In the court documents, filed in April with the 9th Circuit Court in California, the tech giants argue that the government is infringing on their First Amendment rights -- a form of prior restraint. The government has argued that companies have no First Amendment right to share information gained from participation in a secret government investigation, according to the filing. The case is now on appeal.
Lawmakers want to sanction people who profit from economic cyberspying
Days after the Department of Justice announced the indictment of five Chinese military employees for crimes related to economic cyber-espionage, a bipartisan group of lawmakers introduced legislation that would punish the people that benefit from such spying where it hurts: In the pocketbook.
The Deter Cyber Theft Act -- introduced by Sens Carl Levin (D-MI), John McCain (R-AZ), John D. Rockefeller IV (D-WV) and Tom Coburn (R-OK) -- is a revised version of a proposal introduced in 2013. Foreign companies and individuals would be subject to a new category of sanctions under the International Emergency Economic Powers Act.
The bill also would require the director of national intelligence to publish an annual report of which foreign nations are contributing to commercial cyberspying against the United States -- be it by actively engaging in the practice themselves or by failing to prosecute it domestically. The report would include a watch list of countries actively using the Internet for economic or industrial espionage and identify which US technologies or trade secrets are being targeted by hackers among other things.

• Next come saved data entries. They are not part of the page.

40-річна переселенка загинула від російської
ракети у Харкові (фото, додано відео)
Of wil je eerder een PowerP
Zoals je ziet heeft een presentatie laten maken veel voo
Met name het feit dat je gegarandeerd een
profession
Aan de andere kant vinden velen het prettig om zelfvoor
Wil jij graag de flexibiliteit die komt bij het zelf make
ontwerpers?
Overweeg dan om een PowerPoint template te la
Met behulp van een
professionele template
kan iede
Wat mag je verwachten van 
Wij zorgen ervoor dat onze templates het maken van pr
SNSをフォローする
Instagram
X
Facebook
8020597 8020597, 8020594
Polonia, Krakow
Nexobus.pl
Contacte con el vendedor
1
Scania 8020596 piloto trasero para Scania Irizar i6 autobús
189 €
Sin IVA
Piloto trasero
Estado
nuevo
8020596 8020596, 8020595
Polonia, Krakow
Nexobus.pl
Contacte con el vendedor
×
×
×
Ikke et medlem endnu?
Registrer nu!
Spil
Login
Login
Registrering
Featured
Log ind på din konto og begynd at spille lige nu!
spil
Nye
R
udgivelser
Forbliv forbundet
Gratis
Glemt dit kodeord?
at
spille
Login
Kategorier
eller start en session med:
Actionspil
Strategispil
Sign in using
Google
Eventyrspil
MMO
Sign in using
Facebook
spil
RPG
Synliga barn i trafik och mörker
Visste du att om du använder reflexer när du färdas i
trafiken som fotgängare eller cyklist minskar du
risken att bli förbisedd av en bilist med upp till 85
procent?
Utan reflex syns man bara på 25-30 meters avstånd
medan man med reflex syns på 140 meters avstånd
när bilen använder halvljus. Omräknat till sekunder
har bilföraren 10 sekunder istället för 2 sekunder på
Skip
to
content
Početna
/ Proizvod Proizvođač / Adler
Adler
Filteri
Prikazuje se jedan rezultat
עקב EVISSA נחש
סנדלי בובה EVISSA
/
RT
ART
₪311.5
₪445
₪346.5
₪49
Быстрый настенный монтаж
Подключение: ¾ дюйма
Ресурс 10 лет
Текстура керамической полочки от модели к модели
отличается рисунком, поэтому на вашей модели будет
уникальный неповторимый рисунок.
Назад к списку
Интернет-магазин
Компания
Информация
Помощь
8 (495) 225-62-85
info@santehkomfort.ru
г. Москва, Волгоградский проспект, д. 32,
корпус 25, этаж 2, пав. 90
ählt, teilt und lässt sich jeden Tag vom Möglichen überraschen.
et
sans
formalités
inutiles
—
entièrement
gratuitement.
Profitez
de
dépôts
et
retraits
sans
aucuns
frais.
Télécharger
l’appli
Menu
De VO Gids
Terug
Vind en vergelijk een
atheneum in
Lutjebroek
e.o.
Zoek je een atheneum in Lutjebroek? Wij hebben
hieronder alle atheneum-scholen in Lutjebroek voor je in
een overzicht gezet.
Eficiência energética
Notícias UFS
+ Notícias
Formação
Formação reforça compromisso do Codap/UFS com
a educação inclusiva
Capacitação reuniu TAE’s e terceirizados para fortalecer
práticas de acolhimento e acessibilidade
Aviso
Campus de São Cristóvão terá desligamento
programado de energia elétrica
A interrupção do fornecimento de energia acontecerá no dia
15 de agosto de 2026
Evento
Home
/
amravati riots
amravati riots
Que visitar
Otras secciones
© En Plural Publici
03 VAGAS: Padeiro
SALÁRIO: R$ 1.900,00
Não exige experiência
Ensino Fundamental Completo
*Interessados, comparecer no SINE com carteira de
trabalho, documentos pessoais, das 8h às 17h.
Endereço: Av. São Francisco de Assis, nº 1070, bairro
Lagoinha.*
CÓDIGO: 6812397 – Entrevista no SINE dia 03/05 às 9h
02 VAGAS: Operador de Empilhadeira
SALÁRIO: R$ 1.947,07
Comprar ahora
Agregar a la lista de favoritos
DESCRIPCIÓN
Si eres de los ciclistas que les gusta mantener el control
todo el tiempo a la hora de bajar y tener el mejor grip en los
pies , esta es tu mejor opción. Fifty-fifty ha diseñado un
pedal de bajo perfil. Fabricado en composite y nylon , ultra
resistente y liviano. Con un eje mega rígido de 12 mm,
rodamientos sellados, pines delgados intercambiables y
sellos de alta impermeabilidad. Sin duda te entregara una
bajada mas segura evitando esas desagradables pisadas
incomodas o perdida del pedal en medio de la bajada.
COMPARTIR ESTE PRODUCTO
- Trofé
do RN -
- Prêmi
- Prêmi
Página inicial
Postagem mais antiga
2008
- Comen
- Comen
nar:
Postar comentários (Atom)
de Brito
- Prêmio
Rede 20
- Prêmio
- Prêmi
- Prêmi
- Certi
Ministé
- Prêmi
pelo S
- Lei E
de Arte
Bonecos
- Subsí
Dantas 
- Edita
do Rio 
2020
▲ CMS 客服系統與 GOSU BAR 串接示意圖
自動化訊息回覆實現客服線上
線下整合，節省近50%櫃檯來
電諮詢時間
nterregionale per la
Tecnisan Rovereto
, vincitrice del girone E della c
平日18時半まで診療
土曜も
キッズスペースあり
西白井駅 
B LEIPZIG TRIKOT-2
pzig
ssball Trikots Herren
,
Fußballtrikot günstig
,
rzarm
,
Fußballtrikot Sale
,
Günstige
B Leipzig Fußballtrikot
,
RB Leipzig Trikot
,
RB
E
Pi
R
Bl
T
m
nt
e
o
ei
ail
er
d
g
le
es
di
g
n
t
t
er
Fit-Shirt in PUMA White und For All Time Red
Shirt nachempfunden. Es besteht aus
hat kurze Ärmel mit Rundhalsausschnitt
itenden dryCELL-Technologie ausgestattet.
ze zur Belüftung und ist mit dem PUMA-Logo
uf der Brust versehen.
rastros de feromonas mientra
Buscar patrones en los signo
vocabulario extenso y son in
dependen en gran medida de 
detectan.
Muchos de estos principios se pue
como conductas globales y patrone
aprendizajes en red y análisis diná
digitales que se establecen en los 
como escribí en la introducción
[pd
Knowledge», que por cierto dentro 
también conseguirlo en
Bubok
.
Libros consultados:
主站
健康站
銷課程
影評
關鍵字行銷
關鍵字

Why 76 lawmakers just voted against their own bill to reform the NSA
The House passed the USA Freedom Act, a bill aimed at reforming the National Security Agency's bulk collection of domestic phone records. But the version of that bill was different from the one that was recently approved by the House Intelligence and Judiciary Committees.
The new version from the House Rules Committee, privacy advocates say, significantly weakened the reform and included loopholes that could potentially allow bulk data collection on US citizens to continue.
Privacy advocates weren't the only ones upset about the changes. Many co-sponsors of the original version were also concerned. In fact, a Washington Post analysis of the votes shows that 76 of the 152 co-sponsors of the earlier version voted against passage of the altered version on the House floor. So, half of the co-sponsors ended up voting against what was supposed to be their own NSA reform bill. That includes Rep Jared Polis, (D-CO), who released a press statement about his change of heart after the vote.
“Unfortunately, the USA Freedom Act, which I cosponsored as introduced, has been watered down and co-opted to the point that it creates the possibility that NSA could misuse the bill- contrary to the legislative intent- to conduct broad searches of communication records," Rep Polis said.